SIM has been carrying out country reviews since 2007 and this month it is Zambia’s turn to have such a review.  Two teams, each comprising three members, are visiting SIM missionaries and organisations closely related to SIM, addressing two major questions: Are we heading in the right direction? Are we functioning well?  They will present their report to the SIM Zambia Field Council at the end of next week.  Hopefully something positive will come out from the report.  The team visited us yesterday and talked to us for two hours.  Since we are very new here, we may not be able to give them very meaningful inputs, but we tried our best to tell them what we have observed so far in Zambia.  Of the three members, one came from South Africa, another is a medical doctor serving among the Quecha people in Bolivia, and the third one is a Zambian lady not affiliated with SIM.  It was great to be able to meet and talk to them.  Timothy gave them a tour of TCCA and while they were in the library, the medical doctor pulled out a biography of Jim Elliot and casually said that he was his uncle!  In case you don’t know, Jim Elliot and his four companions were missionaries from America and they were killed by the Aucas in Ecuador in January 1956.  Many books have been written about Jim Elliot and he is one of the most famous martyrs in the 20th century.  His journal entry for October 28, 1949, contains his now famous quotation, expressing his belief that missions work was more important than his life: “He is no fool who gives what he can not keep to gain that which he can not lose.”

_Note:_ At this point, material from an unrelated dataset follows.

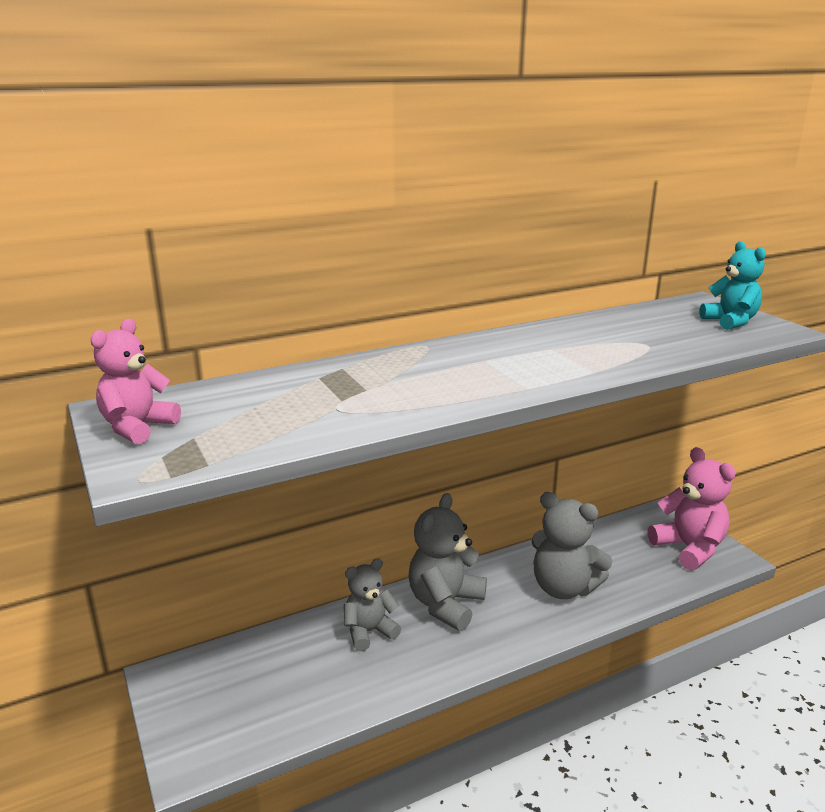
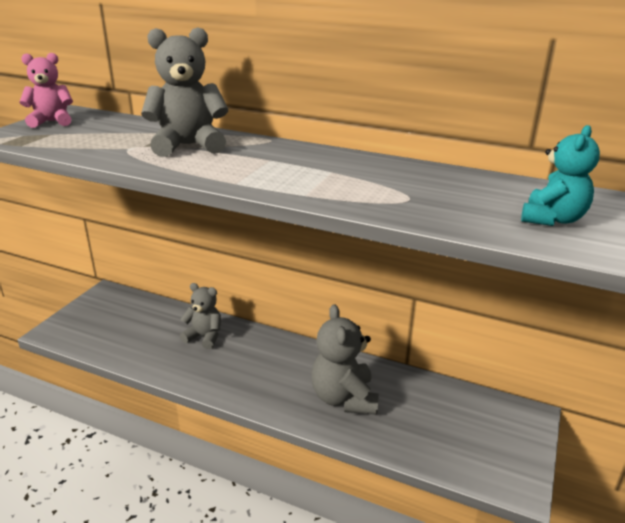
camera: 50 degrees right, 5 degrees up
(445, 604) = (263, 353): grey teddy bear -> grey teddy bear (188, 146)
(689, 548) = (492, 450): pink teddy bear -> none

The Zambian lady at first thought the medical doctor was joking and just could not believe it.  When the fact sank in, tears ran down her face as she was so moved and she told the doctor, “those people killed your uncle and yet you are now serving them!”  The doctor also told us that Jim Elliot’s elder brother is a missionary in Peru.  He is totally unknown to the outside world but he and his wife have been in Peru for 60 years!  They have planted so many churches and led so many people to Christ.  Indeed they are truly unsung heroes!  They are in their mid 80s now but still people keep on going to see them to seek their advice.  It is so moving to hear such true stories.  Let us thank and praise God that so many unsung heroes are still faithfully serving Him in the world.  We don’ t know who they are but God surely knows them.  What a contrast between the two Elliot brothers.  One served the Lord just for a few years and then God called him home, yet another one is still serving God after 60 years and God blesses his work abundantly.  We can only say with William Cowper, “God moves in a mysterious way.”

Another thing that is worth mentioning from yesterday’s visit is that God answers our prayers, again in His own way.  According to plan, we were supposed to meet the team over lunch, from 12 noon to 1400 hours.  Zara became quite anxious because normally we do not have power in the morning and sometimes power will come back very late.  If this were to be the case, then we would not have the time to prepare lunch as we can not talk to the team and cook at the same time.  However on previous Wednesdays, sometimes we have power in the morning and sometimes the power comes back quite early.  So our prayers were something like “God, please let us have power on Wednesday morning, and if power really goes off, please let us have it back early.”  Well, guess what, we did not have power in the morning, as usual, and the power came back quite late and yet we have ample time to prepare lunch for the guests.  How come?  It is because the planned schedule was turned upside down!  One person that the team wanted to see was down with malaria, another person had to go to Lusaka, so they had to change their time to meet with the team.  Then most crucially, the team was supposed to meet the principal of TCCA at 9am but at that time there was no sign of him.  Timothy was very anxious as he was the one informing the principal that the SIM review team was coming to see him.  Upon enquiry he discovered that the principal went somewhere else to preach and would only be back at 11am!  So the only way not to keep the team idle was for us to meet them from 9–11am.  The team was most gracious in accepting all these changes and we had a good time chatting with them.  Then Timothy brought them across to see the Principal at 11am and not long after that power came back and Zara had ample time to prepare lunch as the team wasn’t back until around 1300 hours.  So everything turned out fine after all.  Isn’t our Lord amazing!  At first we didn’t understand why there were so many hiccups, but then at the end of the day we could see that this was a perfect arrangement from God and everyone was happy and everything worked out fine.  Again this is a small thing but God did listen to our prayers and answered them in His own way!

Sorry we can only talk about what happened in one day this time, but we want to share it in detail with you as it is so uplifting and exciting to experience all these happenings yesterday (8 October).  In Christ.